The proposal was a surprise to her as I often would say I loathed the concept of marriage, I still do at least in its traditional sense. What I loved was the concept of queer folks doing something they’ve historically been told they couldn’t. Even more so in an interracial union between a sex worker and a civilian! By some miracle she said yes. A few months later she planned a surprise and proposed to me as well (y’all didn’t think I’d go through with it without also being proposed to did you?!). It hasn't been an easy road to get here and admittedly I've had my fair share of mistakes, in fact, now I'm the one who more frequently messes up and she holds patience for me! I know not all sex workers will want to wait for someone to learn about sex work and to unlearn their internalized whorephobia. Honestly I don’t think any sex worker should have to be patient with others in their process. Just like BI&POC don’t need to be patient while waiting white folks to catch up and become anti-racist. Just like queer folks don’t need to stick around when transphobic and/or homophobic people are trying to ‘understand’ our community. The more marginalized person doesn’t owe anything to the more privileged person – not patience, kindness, or labor. We aren't collateral for people's learning. I really believe that goes in dating as well.
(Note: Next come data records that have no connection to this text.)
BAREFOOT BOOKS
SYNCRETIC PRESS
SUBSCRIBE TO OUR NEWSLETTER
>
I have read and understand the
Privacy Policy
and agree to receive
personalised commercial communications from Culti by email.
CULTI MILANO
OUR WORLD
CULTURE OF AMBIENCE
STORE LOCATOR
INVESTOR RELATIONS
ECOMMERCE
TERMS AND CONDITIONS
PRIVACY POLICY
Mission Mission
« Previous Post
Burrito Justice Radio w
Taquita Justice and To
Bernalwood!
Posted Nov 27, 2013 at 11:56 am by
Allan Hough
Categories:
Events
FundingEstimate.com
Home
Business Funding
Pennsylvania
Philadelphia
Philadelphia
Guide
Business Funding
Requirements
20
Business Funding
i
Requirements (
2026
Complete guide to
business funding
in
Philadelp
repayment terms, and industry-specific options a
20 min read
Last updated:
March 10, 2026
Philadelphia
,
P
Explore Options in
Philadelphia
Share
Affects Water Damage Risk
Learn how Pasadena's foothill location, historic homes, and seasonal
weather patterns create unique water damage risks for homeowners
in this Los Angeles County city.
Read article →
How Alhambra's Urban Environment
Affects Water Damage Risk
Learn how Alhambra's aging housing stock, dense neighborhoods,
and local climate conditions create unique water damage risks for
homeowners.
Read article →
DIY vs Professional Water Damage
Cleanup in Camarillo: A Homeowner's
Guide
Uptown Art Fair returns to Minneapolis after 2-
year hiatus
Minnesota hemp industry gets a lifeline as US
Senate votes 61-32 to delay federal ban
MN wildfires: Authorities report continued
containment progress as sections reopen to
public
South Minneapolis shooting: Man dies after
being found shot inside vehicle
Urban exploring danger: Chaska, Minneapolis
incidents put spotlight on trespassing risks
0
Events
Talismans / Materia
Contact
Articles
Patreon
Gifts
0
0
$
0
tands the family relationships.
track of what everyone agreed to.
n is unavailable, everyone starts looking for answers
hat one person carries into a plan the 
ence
I’m not sure what compelled me to invest so much into this specific white woman when we met, I’m now pretty quick to shut things down when I come across someone who has not examined their own privilege, but I’m glad I didn’t shut her down. Her and I sometimes joke that she met me right at the perfect moment where I had a final sliver of tolerance for bullshit left in me. I personally like to think it was the universe ushering me in the right direction in order to let me know she would be worth it. The universe knew that one day show up in ways I didn’t think humanly possible. We have our ups and downs just like any other couple, we clean the house, go get groceries, plan date nights, cuddle and watch our favorite shows, talk about the future, get scared about the future, pick fights, have sex, think about threesomes but then have dinner thats too big and pass out, trigger one another, take space, build community, support one another, and hang out with each other's family - just like any other couple. We're honestly not that different at the end of the day except that she's a better partner than most partner's I've seen...but I may be biased.
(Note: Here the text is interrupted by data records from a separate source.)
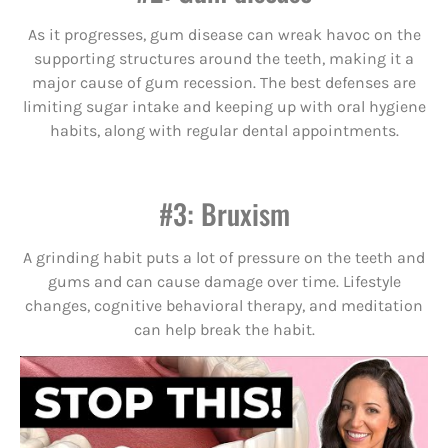
As it progresses, gum disease can wreak havoc on the
supporting structures around the teeth, making it a
major cause of gum recession. The best defenses are
limiting sugar intake and keeping up with oral hygiene
habits, along with regular dental appointments.
#3: Bruxism
A grinding habit puts a lot of pressure on the teeth and
gums and can cause damage over time. Lifestyle
changes, cognitive behavioral therapy, and meditation
can help break the habit.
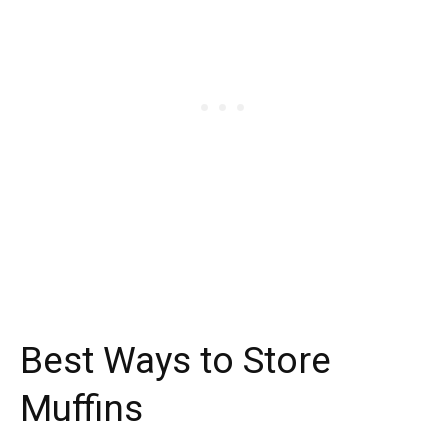
Best Ways to Store
Muffins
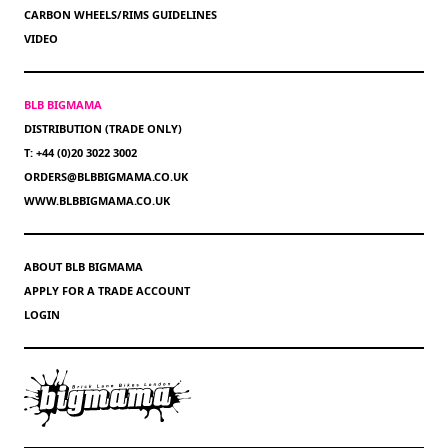
CARBON WHEELS/RIMS GUIDELINES
VIDEO
BLB BIGMAMA
DISTRIBUTION (TRADE ONLY)
T: +44 (0)20 3022 3002
ORDERS@BLBBIGMAMA.CO.UK
WWW.BLBBIGMAMA.CO.UK
ABOUT BLB BIGMAMA
APPLY FOR A TRADE ACCOUNT
LOGIN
If you're a civilian and you're not ready to examine your own inner world (yes in therapy with a sex work competent therapist! Reading! Listening to podcasts! etc) and you are hoping to get a sex worker to quit their job or you're simply fetishizing them, please leave them alone. It's so harmful to be put in that box by someone we become emotionally involved with. We are people who just happen to work a job caught in the crossroads of patriarchy, heteronormativity, politics, religion, and capitalism. We don't need to be saved and we are not things to be fetishized (unless you want to pay to do so and even then...smh). Sex workers are capable of being such incredible partners, if you're ready to grapple with your own feelings and do the labor of doing your own inner work. It involves unlearning whorephobia, figuring out what monogamy means to you, what sex and love mean, where you learned what these things mean and what you want them to mean for you and your partner. Being in partnership with a sex worker means you get to choose your own path and build it alongside someone who knows how to get creative and live life outside of the margins we've been given. How lucky would anyone be to love and be loved by someone so special?